Photo courtesy of Strand Releasing 



In 2021, Todd Stephens flew under the radar with his quietly amazing Swan Song, a film about an aging, queen-y hairdresser well-known amongst Sandusky, OH’s rich and famous. The film was based on the actual life of the hairdresser while also treating that small, lakeside town as a changing and adapting character, too. 

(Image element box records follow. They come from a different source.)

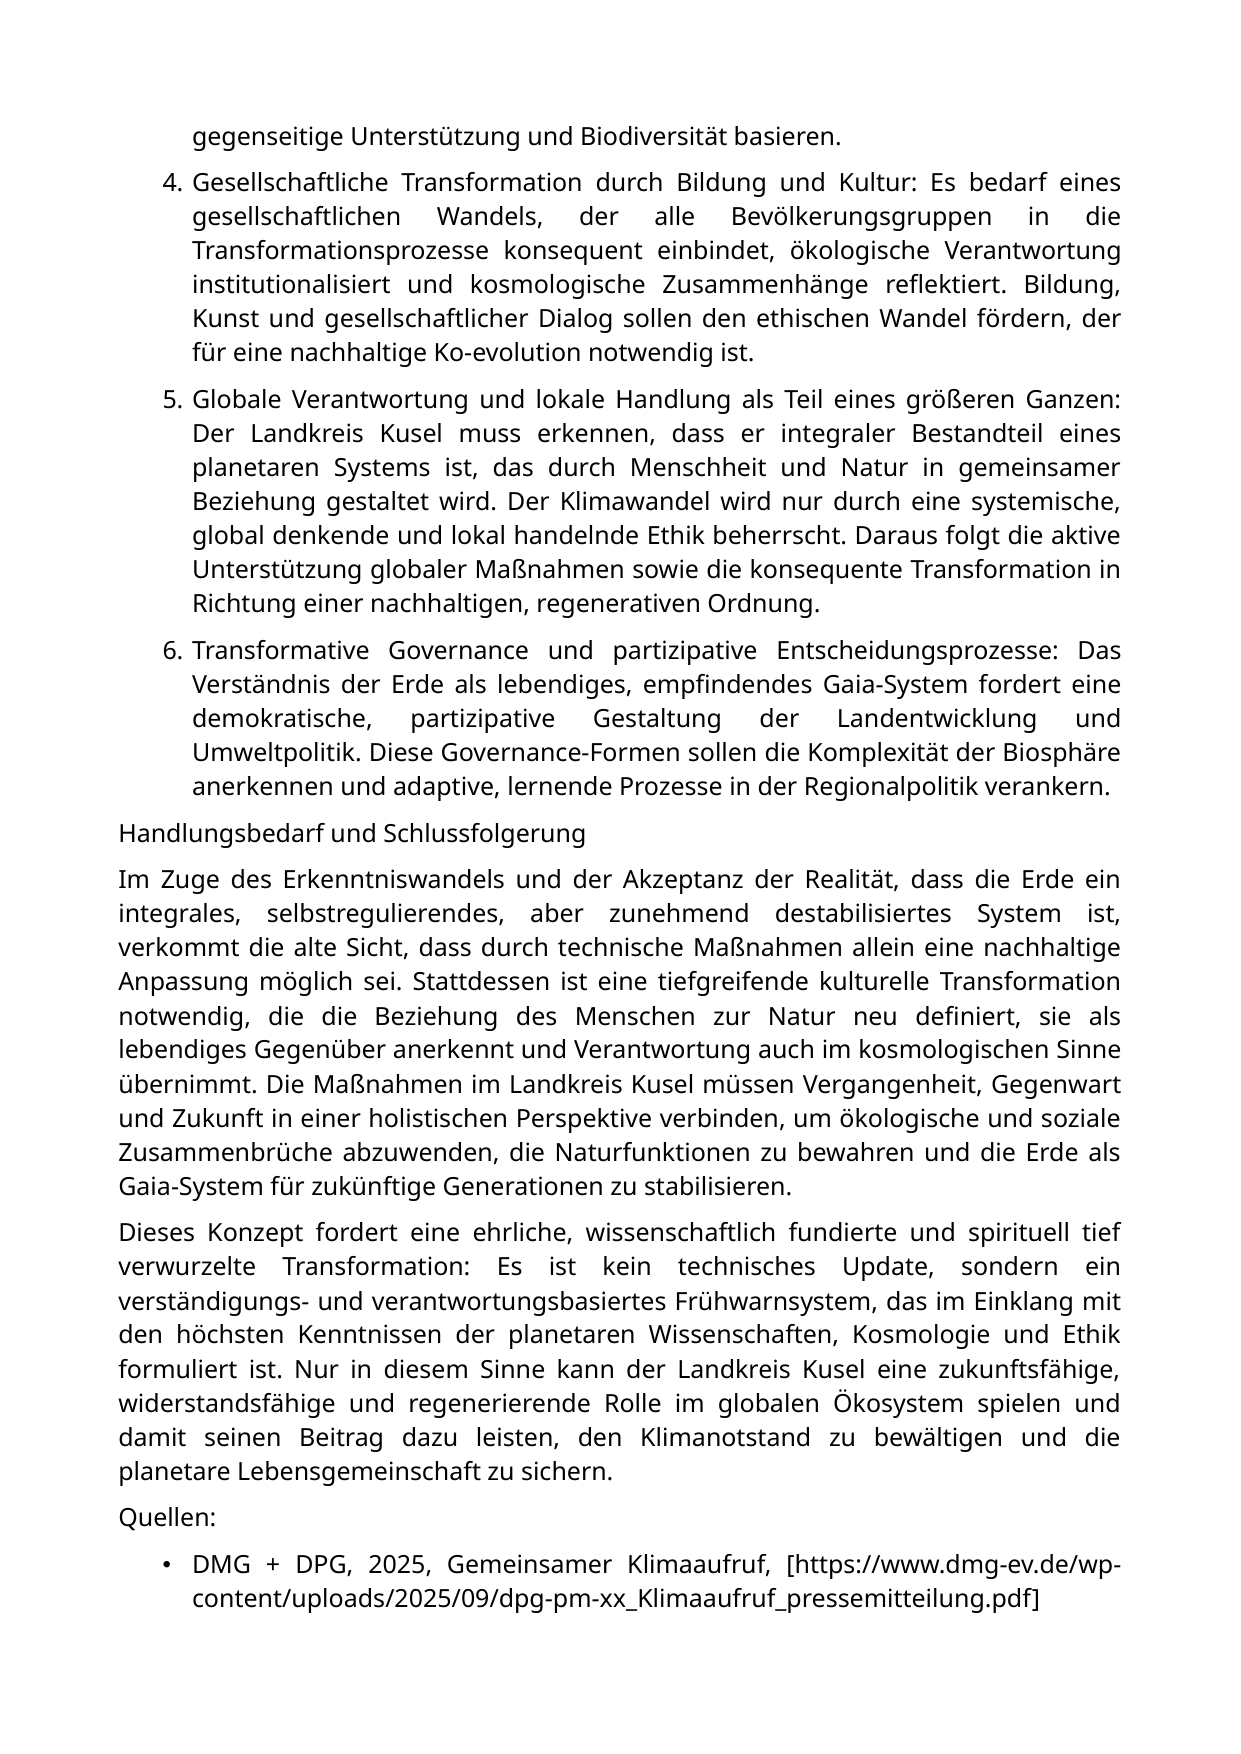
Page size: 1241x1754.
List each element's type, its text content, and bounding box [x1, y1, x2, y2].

text Im Zuge des Erkenntniswandels und der Akzeptanz der Realität, dass die Erde ein integrales, selbstregulierendes, aber zunehmend destabilisiertes System ist, verkommt die alte Sicht, dass durch technische Maßnahmen allein eine nachhaltige Anpassung möglich sei. Stattdessen ist eine tiefgreifende kulturelle Transformation notwendig, die die Beziehung des Menschen zur Natur neu definiert, sie als lebendiges Gegenüber anerkennt und Verantwortung auch im kosmologischen Sinne übernimmt. Die Maßnahmen im Landkreis Kusel müssen Vergangenheit, Gegenwart und Zukunft in einer holistischen Perspektive verbinden, um ökologische und soziale Zusammenbrüche abzuwenden, die Naturfunktionen zu bewahren und die Erde als Gaia-System für zukünftige Generationen zu stabilisieren. [118, 862, 1122, 1202]
list gegenseitige Unterstützung und Biodiversität basieren. [162, 118, 1122, 152]
text Dieses Konzept fordert eine ehrliche, wissenschaftlich fundierte und spirituell tief verwurzelte Transformation: Es ist kein technisches Update, sondern ein verständigungs- und verantwortungsbasiertes Frühwarnsystem, das im Einklang mit den höchsten Kenntnissen der planetaren Wissenschaften, Kosmologie und Ethik formuliert ist. Nur in diesem Sinne kann der Landkreis Kusel eine zukunftsfähige, widerstandsfähige und regenerierende Rolle im globalen Ökosystem spielen und damit seinen Beitrag dazu leisten, den Klimanotstand zu bewältigen und die planetare Lebensgemeinschaft zu sichern. [118, 1215, 1122, 1487]
list Transformative Governance und partizipative Entscheidungsprozesse: Das Verständnis der Erde als lebendiges, empfindendes Gaia-System fordert eine demokratische, partizipative Gestaltung der Landentwicklung und Umweltpolitik. Diese Governance-Formen sollen die Komplexität der Biosphäre anerkennen und adaptive, lernende Prozesse in der Regionalpolitik verankern. [162, 632, 1122, 803]
list Globale Verantwortung und lokale Handlung als Teil eines größeren Ganzen: Der Landkreis Kusel muss erkennen, dass er integraler Bestandteil eines planetaren Systems ist, das durch Menschheit und Natur in gemeinsamer Beziehung gestaltet wird. Der Klimawandel wird nur durch eine systemische, global denkende und lokal handelnde Ethik beherrscht. Daraus folgt die aktive Unterstützung globaler Maßnahmen sowie die konsequente Transformation in Richtung einer nachhaltigen, regenerativen Ordnung. [162, 382, 1122, 620]
text Quellen: [118, 1500, 1122, 1534]
list DMG + DPG, 2025, Gemeinsamer Klimaaufruf, [https://www.dmg-ev.de/wp-content/uploads/2025/09/dpg-pm-xx_Klimaaufruf_pressemitteilung.pdf] [162, 1547, 1122, 1615]
list Gesellschaftliche Transformation durch Bildung und Kultur: Es bedarf eines gesellschaftlichen Wandels, der alle Bevölkerungsgruppen in die Transformationsprozesse konsequent einbindet, ökologische Verantwortung institutionalisiert und kosmologische Zusammenhänge reflektiert. Bildung, Kunst und gesellschaftlicher Dialog sollen den ethischen Wandel fördern, der für eine nachhaltige Ko-evolution notwendig ist. [162, 165, 1122, 369]
text Handlungsbedarf und Schlussfolgerung [118, 815, 1122, 849]
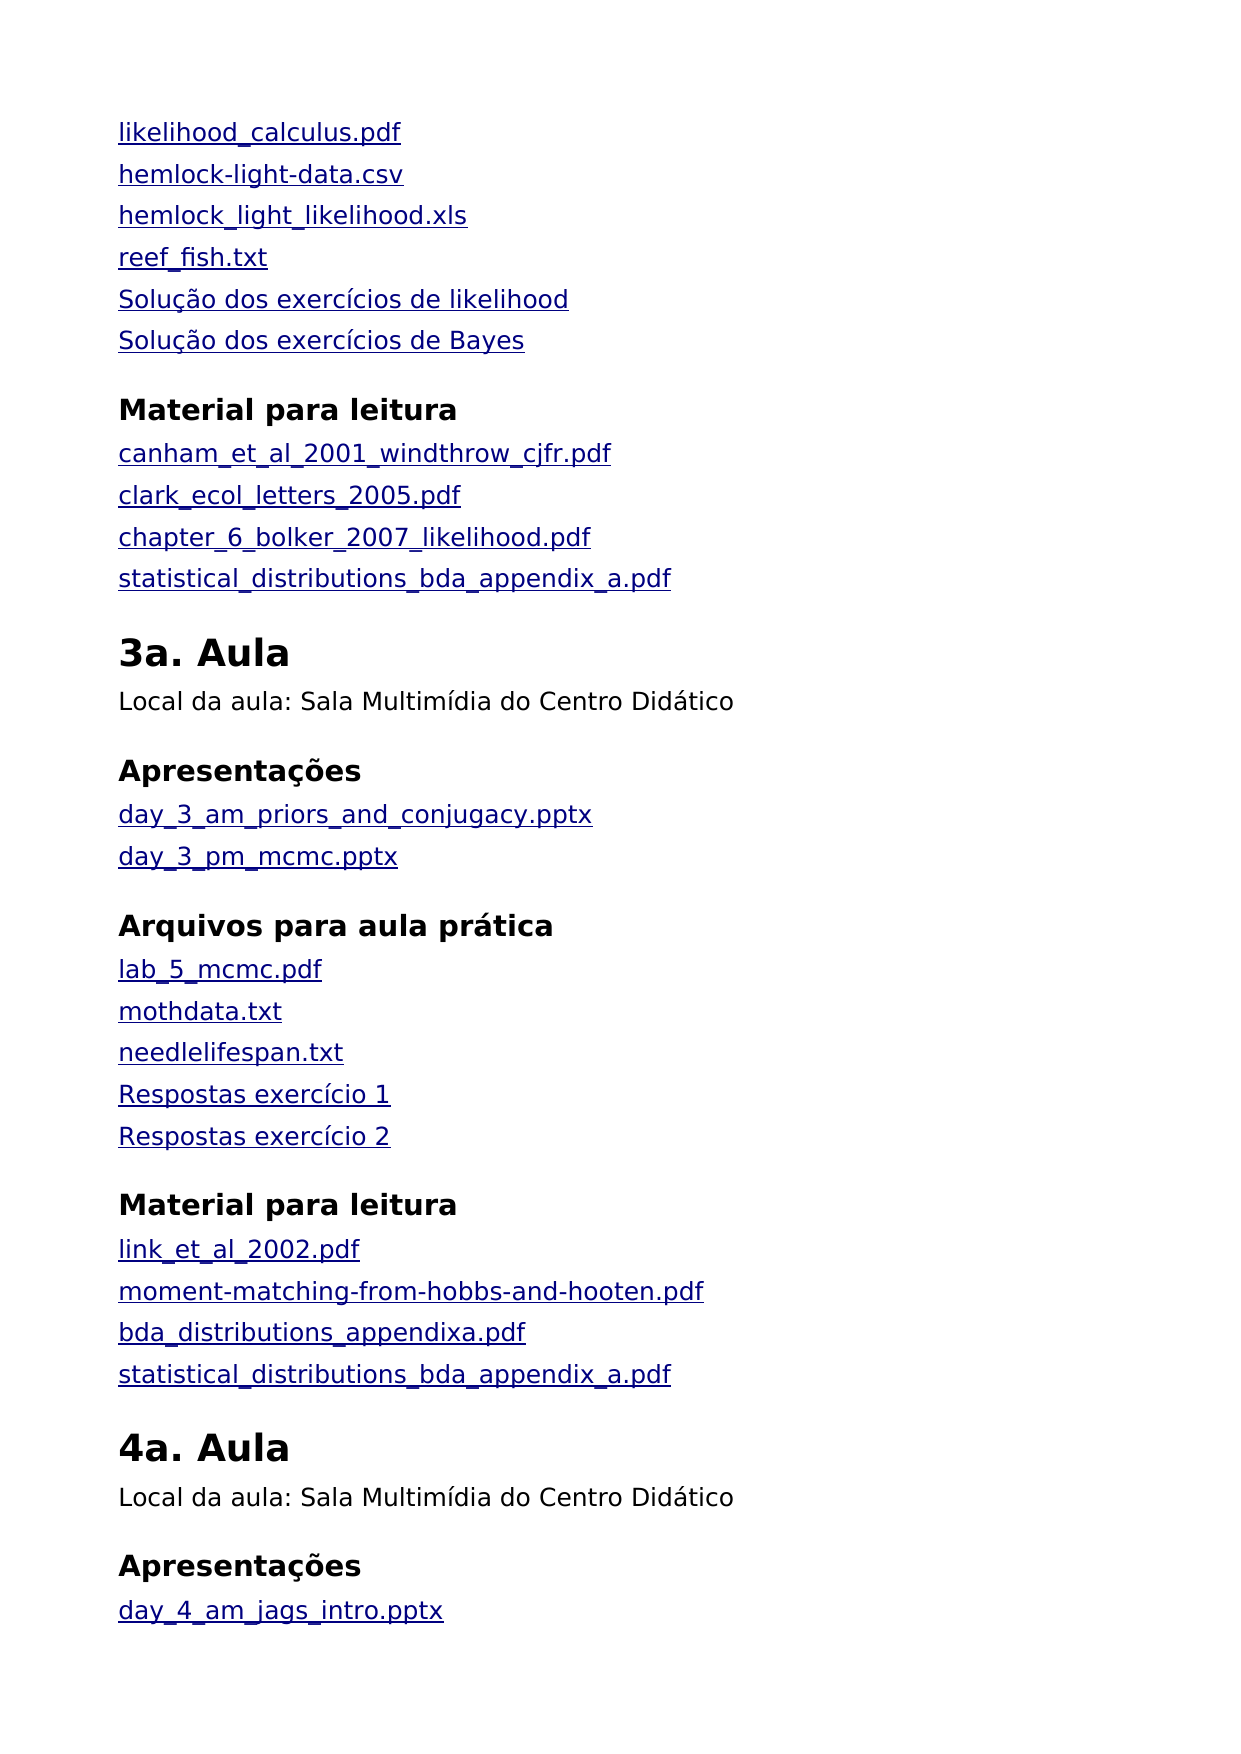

Twenty-two years earlier, Stephens penned a film focusing on another queer person from Sandusky: himself. Edge of Seventeen (1998) follows 17-year-old Eric during his senior year of high school and his tumultuous road to coming out. Eric is a stand-in for Stephens in an indie film that has become a cult favorite for its honest and accurate depiction of the coming out process. 

 

The summer before his senior year, Eric works at a restaurant in an amusement park sitting next to Lake Erie. He works there with his girlfriend Maggie (the quietly amazing Tina Holmes). Also working there is hunky college student Rod, who catches Eric’s attention with flirting and standard, orientation-gaging questions. Their supervisor is lesbian Angie, who makes the service industry suffering of working at an amusement park bearable with her vulgar sense of humor. 

 

These characters all weave in and out of Eric’s life during that summer of 1984, and each play a role in Eric’s coming to terms with his sexuality during his senior year. Maggie becomes the longsuffering girlfriend and beard (straight friend used to make the gay character appear straight), and Angie becomes the wiser, older queer person to help Eric in his coming out process. Rod becomes the sex object and representation of the good and bad of gay culture. 

 

Though Eric’s coming out process might not be revolutionary, the honesty and accuracy with which it’s portrayed was. It’s not overdramatized or played for laughs; it’s often just presented as is. There’s almost a documentary feel to Eric being able to let loose at Sandusky’s gay bar, The Universal Fruit and Nut Company, and his eventual coming out to his mother. The sex scenes, frank and sometimes graphic in what they depict, aren’t Hollywood-ized; they’re just what they are. 

 

Still, the art direction, clothes, and soundtrack make this a convincing 80s movie (despite being filmed a decade later). The more Eric starts to express himself through synth music and dressing like Boy George, the more he experiences ridicule and judgment from typical, small Midwestern town people. 

 

As the movie continues, Eric’s accepting his orientation leaves behind some wreckage, which often happens in a queer person’s pursuit of their genuine orientation. The movie doesn’t tie up loose ends and fix all the problems by the end. The consequences of Eric’s mistakes remain, and strained familial relationships don’t get fixed. But this kind of ending is what adds to the film’s authenticity and what makes it stand out from other gay films of that time. 

 

Edge of Seventeen is currently streaming on Netflix.